In the overcrowded tenement districts of cities like New York and Boston where smallpox spread with deadly speed, health officials enlisted policemen to help enforce vaccination orders, sometimes physically restraining uncooperative citizens. Frustrated with the widespread resistance to vaccination, these vaccine squads began to ignore certificates altogether and go right to the source.
“Because certificates could be so easily forged, they’d insist on seeing the vaccine scar,” says Willrich. “Vaccine scars readily served as a physical form of certification.”
In 1901, respected physician Dr. James Hyde of the Rush Medical College in Chicago wrote an editorial urging public health officials to do everything in their power to eradicate smallpox and proposed using the vaccination scar itself as the sole entry ticket or “passport” to civic life in America.
“Vaccination should be the seal on the passport of entrance to the public schools, to the voters’ booth, to the box of the juryman, and to every position of duty, privilege, profit or honor in the gift of either the State or the Nation,” wrote Hyde.
The End of Smallpox
In schools, factories, and halls of government, as well as aboard immigrant ships arriving at U.S. ports of entry, those who couldn’t produce a “fresh” vaccine scar—signaling inoculation within the past five years—would be vaccinated on the spot.

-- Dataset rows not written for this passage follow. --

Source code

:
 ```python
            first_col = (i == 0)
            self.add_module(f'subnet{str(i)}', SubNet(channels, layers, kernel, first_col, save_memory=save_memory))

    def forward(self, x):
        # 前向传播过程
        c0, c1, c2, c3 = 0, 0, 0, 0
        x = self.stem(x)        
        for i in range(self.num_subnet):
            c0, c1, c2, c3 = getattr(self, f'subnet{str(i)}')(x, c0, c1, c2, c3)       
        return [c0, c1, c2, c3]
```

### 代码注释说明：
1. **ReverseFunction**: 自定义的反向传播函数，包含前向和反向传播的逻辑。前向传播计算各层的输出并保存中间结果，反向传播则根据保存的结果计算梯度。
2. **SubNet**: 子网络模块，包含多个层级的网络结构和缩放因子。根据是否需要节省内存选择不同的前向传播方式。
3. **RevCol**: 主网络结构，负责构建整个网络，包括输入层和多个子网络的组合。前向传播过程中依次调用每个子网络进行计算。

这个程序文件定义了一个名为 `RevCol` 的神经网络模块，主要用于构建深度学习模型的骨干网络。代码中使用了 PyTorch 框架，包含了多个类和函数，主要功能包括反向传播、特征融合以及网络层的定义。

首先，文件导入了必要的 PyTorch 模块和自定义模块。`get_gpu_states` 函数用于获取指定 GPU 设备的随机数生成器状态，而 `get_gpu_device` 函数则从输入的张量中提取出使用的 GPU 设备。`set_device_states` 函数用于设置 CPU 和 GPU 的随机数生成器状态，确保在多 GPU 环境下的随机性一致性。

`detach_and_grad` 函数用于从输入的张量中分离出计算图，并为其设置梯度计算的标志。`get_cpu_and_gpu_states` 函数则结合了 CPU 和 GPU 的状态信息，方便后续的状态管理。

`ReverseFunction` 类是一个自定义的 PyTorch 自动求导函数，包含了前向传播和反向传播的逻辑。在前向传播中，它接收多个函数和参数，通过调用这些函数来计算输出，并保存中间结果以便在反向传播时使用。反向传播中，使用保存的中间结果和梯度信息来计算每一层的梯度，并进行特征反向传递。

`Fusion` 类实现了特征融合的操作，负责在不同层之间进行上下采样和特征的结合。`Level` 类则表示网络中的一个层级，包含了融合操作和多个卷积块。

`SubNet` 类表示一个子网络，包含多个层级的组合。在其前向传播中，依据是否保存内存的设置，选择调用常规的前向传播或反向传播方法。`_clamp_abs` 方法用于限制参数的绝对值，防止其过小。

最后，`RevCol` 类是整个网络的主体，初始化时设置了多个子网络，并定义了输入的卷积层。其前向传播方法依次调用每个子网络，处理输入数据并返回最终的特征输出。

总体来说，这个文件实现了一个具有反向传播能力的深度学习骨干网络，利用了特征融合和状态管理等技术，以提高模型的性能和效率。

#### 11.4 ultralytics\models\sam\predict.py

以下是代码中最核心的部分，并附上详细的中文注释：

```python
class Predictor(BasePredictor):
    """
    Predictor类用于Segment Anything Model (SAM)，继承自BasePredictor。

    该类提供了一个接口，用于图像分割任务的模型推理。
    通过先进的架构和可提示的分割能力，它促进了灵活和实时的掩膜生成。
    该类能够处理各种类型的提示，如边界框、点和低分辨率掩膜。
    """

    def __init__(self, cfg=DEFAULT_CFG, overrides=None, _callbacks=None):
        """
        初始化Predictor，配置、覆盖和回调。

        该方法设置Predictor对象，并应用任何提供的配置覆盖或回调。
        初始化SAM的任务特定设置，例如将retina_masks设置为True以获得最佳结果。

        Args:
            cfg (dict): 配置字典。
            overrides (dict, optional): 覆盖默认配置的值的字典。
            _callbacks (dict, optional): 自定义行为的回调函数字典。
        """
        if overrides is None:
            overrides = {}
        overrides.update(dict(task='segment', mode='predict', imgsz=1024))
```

In 1903, the state of Maine issued a decree that “no person be allowed to enter the employ of, or work in, a lumber camp who can not show a good vaccination scar.” In that same year, industrialist Henry Clay Frick ordered all employees at his Pittsburgh-area steelworks and their families to show a scar or be vaccinated.
“This order would have affected 300,000 people,” says Willrich. “That’s pretty significant coming from one enterprise.”
As late as 1921, when Kansas City suffered a smallpox outbreak, a local newspaper reported that “‘Show a scar’ has been officially adopted as the passwords to lodges and other meetings.”
Anti-vaccination sentiments never went away entirely, though, and some Americans even took to forging their vaccination scars. They did it by painfully exposing a patch of skin to nitric acid to produce the same nickel-sized scab and scar.